Article By: Rich Silva – Founder – Pain Point IT Solutions, Inc.
Every now and then we all need to press the proverbial reset button and start getting back to the basics of security.
Your Password is the KEY to the door
I know most of you realize this. A person who has your password is the virtual equivalent to the person who found your car keys. Yet, in my travels, I still see some very bad habits out there being perpetuated and I would like to take the opportunity in this weeks letter to tell you some of the common bad habits I see and possible ways for you to avoid doing them yourselves. Most of this is common sense, but every once in a while we enter a comfort zone and common sense is sacrificed.
1) Do not leave your password written on a piece of paper anywhere around your computer monitor, keyboard, mouse, or top desk drawer.
2) Do not answer the employee, or computer technician who asks you from across the room if you know the password to a certain machine. Get off your ass, walk over to the person asking and either type it in for them or tell them quietly.
3) If you forget your password to a web-site or service, use their "forgot password?" link to recover it. Know that the most secure way to accomplish this is that they will send an e-mail to your registered e-mail address for you to confirm. Any web-site or service that asks for personal information to recover a password should put your guard up.
4) DO NOT USE THE SAME PASSWORD on multiple sites. I understand there is a convenience of only needing to remember one. However, this is the equivalent of a skeleton key or silver bullet to a bad person. Keep in mind any system administrator can recover your password on their system. It won't be to difficult for them to try it on a couple of common banking sites and get into your account.
5) If given the option to "REMEMBER ME?", don't. Just type your password again the next time. You never know at your place of business who will end up with your computer when you leave, or get an upgrade and your current computer becomes a hand-me-down.
Suggestions for Better Password Management
1) If you must write your passwords down, do so in an inconspicuous manner on a page in a notepad that you keep buried somewhere in a desk drawer, or better yet in a safe.
2) Take the low road when people ask you out loud for your password. Always interrogate the person who is asking you to make sure they are trustworthy. If you use the password you are giving them for other locations; keep in mind that you may have just given them your password to other things. When possible, type in the password for them and ask that they look away.
3) Create a password protected MS-Word file where you store all of your passwords. Make sure that file is on a backup schedule to be archived once a day.
4) DO NOT USE passwords ANYWHERE that an idiot would put on their luggage (Thank you Mel Brooks). 12345, password, admin, or your username are just asking for trouble.
5) This one is not very practical for many people, but try and change your passwords every 3-6 months. Especially on your financial and banking sites.
The Bottom Line
They say that the eyes are the window to your soul. Well your password is the key to your privacy and data. You wouldn't leave your keys next to your car door, don't leave your password next to your computer. Be vigilant out there.
·····
*Apply what you read*.
1/ From the password article, extract the passage that begins at the words "Article By: Rich" and stops after the words "sense is sacrificed.".
2/ For each statement, say whether it agrees with the password article, answering yes or no and quoting the deciding words of the article. (a) The article names e-mail confirmation sent to a registered address as the most secure way to recover a forgotten password. (b) The article advises changing passwords every month. (c) The article suggests keeping all passwords in a password protected MS-Word file.
The data after this point are separate material and have no connection to the password article.

*Extracted entries*.
·····
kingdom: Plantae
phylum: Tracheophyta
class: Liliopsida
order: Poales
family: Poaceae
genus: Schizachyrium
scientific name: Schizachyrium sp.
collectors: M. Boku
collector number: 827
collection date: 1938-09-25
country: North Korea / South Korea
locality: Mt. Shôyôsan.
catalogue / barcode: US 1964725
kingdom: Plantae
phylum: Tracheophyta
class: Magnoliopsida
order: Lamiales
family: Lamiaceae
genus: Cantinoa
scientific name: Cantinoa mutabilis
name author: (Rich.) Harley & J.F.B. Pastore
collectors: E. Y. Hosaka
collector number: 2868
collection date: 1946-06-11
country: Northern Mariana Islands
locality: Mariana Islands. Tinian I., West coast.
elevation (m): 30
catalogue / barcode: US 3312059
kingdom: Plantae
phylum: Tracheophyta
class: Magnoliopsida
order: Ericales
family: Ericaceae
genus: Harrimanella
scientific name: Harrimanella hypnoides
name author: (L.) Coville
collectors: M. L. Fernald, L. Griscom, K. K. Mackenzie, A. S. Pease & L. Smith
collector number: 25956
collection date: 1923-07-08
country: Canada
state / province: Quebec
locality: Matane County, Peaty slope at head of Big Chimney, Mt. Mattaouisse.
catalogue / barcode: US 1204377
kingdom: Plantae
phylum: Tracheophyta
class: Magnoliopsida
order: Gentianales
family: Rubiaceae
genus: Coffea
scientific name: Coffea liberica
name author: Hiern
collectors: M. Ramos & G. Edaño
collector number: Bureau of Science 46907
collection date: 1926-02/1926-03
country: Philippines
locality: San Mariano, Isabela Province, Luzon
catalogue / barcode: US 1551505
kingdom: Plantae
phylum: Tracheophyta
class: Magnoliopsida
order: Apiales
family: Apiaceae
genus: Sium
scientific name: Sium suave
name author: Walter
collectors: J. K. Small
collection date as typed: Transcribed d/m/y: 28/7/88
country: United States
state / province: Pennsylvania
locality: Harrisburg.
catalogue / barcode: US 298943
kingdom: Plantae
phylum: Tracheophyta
·····
*Responses per task*.
1/
Article By: Rich Silva – Founder – Pain Point IT Solutions, Inc.
Every now and then we all need to press the proverbial reset button and start getting back to the basics of security.
Your Password is the KEY to the door
I know most of you realize this. A person who has your password is the virtual equivalent to the person who found your car keys. Yet, in my travels, I still see some very bad habits out there being perpetuated and I would like to take the opportunity in this weeks letter to tell you some of the common bad habits I see and possible ways for you to avoid doing them yourselves. Most of this is common sense, but every once in a while we enter a comfort zone and common sense is sacrificed.

2/
(a) Yes: "Know that the most secure way to accomplish this is that they will send an e-mail to your registered e-mail address for you to confirm."
(b) No: "try and change your passwords every 3-6 months."
(c) Yes: "Create a password protected MS-Word file where you store all of your passwords."